→ SUPPLIED PASSAGE
※
# New JVC goodness



## bluejay (Sep 10, 2007)

We just received our new HDTV. It is a JVC HD 56FN98. It is a rear projection type using the LCoS technology. Price was $1600 Can. delivered by our local furniture dealer. It was special order because they do not stock them normally. It was also the only model of rear projection set that JVC Canada had in the warehouse when we called. I feel very lucky it was the one I wanted to get in the first place, big and affordable. 

The picture is simply gorgeous and I know it will only improve. DVD's from our 480i player are great. SD picture from satellite is okay. We have windows and lights in the room that don't reflect off the screen. I plan to upgrade our components over time as we digest this purchase. The main thing is we can watch a 56" picture right now *and* see the huge quality difference that standard DVD's provide. We have about 150 of them. A standard DVD did not look much different than broadcast or tape on our old 27" JVC crt set. 

The set is about 18" deep, not the new slimmer series. This is exactly what I wanted because I had read the slimmer sets might have some issues. The blacks are good, partly because it has an iris system. I bought a 525 watt APC UPS because the unit is supposed to go through a cool down cycle at shutdown. 

We are very happy to be able to get this quality of TV for this kind of money. It came with a 75 pound stand I haven't assembled yet. Yahoo! :jump:


----------



## bluejay (Sep 10, 2007)

Update:

I bought a Toshiba A30 HD DVD player and a HDMI cable. We are now 1080p native on everything. The HD disks are amazing. Regular DVD's upconvert beautifully but you can see a difference. Will get a Blu-ray, maybe in a year. :woohoo:


----------



## conchyjoe7 (Aug 28, 2007)

Congratulations on an excellent purchase Bluejay. I have the 61" HN97, and have had it for about a year. I assure you there is no better picture on the market regardless of technology or price. Do turn everything waaaaaaayyyyyyy down though. My initial setup had everything at between a -5 and -10 setting. If you like I can give you more details, but the set is not near the office so I would have to do that later. You will turn the settings up as the bulb begins to fade a little...we use our set A LOT!
※
→ EXTRACTED MATERIAL

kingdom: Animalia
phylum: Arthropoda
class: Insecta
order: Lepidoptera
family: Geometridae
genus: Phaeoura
※
→ DIRECTIONS
a: Can you quote the part of the JVC HDTV thread starting with "I bought a Toshiba" and going on through "(Aug 28, 2007)"?
b: In the JVC HDTV thread, why did bluejay buy a 525 watt APC UPS for the new set?

→ RESPONSE LIST
a:
I bought a Toshiba A30 HD DVD player and a HDMI cable. We are now 1080p native on everything. The HD disks are amazing. Regular DVD's upconvert beautifully but you can see a difference. Will get a Blu-ray, maybe in a year. :woohoo:


----------



## conchyjoe7 (Aug 28, 2007)

b: bluejay bought the 525 watt APC UPS because the set is supposed to go through a cool down cycle at shutdown.